The continued development of conventional therapies has greatly improved both the quality of life and the mean life expectancy of people with CF which has reached around 40 years. However, there is still no treatment for the underlying defect causing the disease and individuals with the disease suffer from a high therapeutic burden and a severely compromised quality of life. While treatments do exist, the disease continues to be fatal for most patients as existing treatments and treatments under development can only slow the progression of disease and patients will still ultimately succumb to lung failure.

The collaboration will use a novel, replication deficient lentiviral vector, in an inhaled formulation, to selectively introduce a CFTR gene into the relevant target cell. This approach has demonstrated high gene transfer efficiency and offers the possibility of repeated administration to maintain a therapeutic effect. In addition, the approach has the potential to address all of the more than 2,000 different, known gene mutations across patients equally well, and thus offer a disease-modifying treatment option for all patients.

Under the terms of the process development collaboration agreement, Oxford BioMedica will be responsible for process and analytical development, scale up of manufacture of the candidate, and generation of material for toxicology studies. There is scope within the terms for the parties to establish a clinical supply agreement in the future. The collaboration may also include an evaluation of Oxford BioMedica’s Transgene Repression in vector Production System, and the development of stable producer cell lines for large scale production of the lentiviral vector.

Under the separate option and license agreement Oxford BioMedica has granted Boehringer Ingelheim an option to license the exclusive global rights over Oxford BioMedica’s lentiviral vector technology to manufacture, register, and commercialize this lentiviral vector-based gene therapy for the treatment of CF. The financial terms for the option and license agreement with Boehringer Ingelheim were not disclosed.

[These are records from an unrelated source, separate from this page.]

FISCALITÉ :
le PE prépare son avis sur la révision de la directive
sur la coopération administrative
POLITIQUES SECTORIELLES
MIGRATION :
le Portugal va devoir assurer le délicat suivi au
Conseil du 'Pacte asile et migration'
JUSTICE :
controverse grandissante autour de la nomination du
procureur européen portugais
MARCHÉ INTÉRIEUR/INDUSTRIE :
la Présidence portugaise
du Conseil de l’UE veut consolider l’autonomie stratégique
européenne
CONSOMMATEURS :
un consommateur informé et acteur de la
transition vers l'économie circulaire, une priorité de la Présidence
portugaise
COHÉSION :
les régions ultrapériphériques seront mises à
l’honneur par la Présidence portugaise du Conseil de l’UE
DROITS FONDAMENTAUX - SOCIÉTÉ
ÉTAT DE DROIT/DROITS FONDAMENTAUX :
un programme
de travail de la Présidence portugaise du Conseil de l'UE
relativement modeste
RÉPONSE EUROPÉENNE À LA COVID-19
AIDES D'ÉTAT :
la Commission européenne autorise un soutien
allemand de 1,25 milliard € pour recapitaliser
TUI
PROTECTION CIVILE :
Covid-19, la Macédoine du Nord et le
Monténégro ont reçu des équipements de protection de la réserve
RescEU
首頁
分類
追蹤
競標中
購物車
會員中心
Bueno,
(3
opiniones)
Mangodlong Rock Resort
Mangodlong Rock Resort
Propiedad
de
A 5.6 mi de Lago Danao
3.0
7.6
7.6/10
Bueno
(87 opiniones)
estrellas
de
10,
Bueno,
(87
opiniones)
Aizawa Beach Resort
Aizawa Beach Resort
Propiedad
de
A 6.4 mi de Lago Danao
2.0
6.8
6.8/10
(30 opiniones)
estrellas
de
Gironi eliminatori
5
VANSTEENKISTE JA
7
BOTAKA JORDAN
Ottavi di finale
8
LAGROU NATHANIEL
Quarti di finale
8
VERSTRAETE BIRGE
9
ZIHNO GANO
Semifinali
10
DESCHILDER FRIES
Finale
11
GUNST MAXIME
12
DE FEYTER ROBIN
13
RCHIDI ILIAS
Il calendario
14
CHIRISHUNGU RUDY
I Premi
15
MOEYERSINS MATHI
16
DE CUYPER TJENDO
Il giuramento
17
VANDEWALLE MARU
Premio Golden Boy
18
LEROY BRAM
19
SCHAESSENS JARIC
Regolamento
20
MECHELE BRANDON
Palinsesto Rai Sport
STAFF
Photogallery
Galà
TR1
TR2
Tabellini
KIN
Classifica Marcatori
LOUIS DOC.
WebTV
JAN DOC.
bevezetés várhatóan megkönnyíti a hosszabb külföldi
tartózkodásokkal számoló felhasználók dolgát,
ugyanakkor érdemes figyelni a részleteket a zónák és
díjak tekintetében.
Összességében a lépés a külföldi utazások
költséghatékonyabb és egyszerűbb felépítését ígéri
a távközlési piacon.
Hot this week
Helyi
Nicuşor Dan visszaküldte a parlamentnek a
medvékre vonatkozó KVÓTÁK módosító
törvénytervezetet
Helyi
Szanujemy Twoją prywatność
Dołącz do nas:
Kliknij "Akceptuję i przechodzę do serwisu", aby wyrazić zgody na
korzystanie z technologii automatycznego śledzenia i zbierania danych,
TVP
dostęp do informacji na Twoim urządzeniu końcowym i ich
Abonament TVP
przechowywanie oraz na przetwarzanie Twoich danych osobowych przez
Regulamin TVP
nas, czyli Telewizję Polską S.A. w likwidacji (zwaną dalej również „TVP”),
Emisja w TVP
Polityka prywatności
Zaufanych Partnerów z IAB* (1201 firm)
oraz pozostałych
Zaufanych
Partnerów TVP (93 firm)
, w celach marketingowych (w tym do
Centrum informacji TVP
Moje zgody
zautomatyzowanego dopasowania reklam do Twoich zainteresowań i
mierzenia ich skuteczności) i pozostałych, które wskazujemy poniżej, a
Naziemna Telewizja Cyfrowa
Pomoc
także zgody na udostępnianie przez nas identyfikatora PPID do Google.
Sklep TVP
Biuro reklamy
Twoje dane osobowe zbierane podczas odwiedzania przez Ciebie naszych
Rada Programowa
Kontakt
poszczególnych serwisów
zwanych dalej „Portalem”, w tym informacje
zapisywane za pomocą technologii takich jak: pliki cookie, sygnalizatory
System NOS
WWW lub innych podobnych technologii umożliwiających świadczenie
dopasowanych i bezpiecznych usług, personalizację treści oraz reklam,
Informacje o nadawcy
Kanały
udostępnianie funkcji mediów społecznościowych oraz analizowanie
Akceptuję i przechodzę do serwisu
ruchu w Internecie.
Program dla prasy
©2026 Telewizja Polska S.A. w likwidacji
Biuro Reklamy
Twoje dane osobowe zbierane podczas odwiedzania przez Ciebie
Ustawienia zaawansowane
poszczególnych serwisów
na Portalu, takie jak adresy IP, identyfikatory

“This novel three-way partnership brings together an unparalleled combination of clinical, scientific, manufacturing and commercial skills in an effort to develop new treatments and make a major contribution to the lives of patients affected by cystic fibrosis,” said John Dawson, CEO of Oxford BioMedica. “The GTC has been working determinedly for over 15 years to get to this exciting point of forming a partnership with a global pharmaceutical company with respiratory expertise, Boehringer Ingelheim.”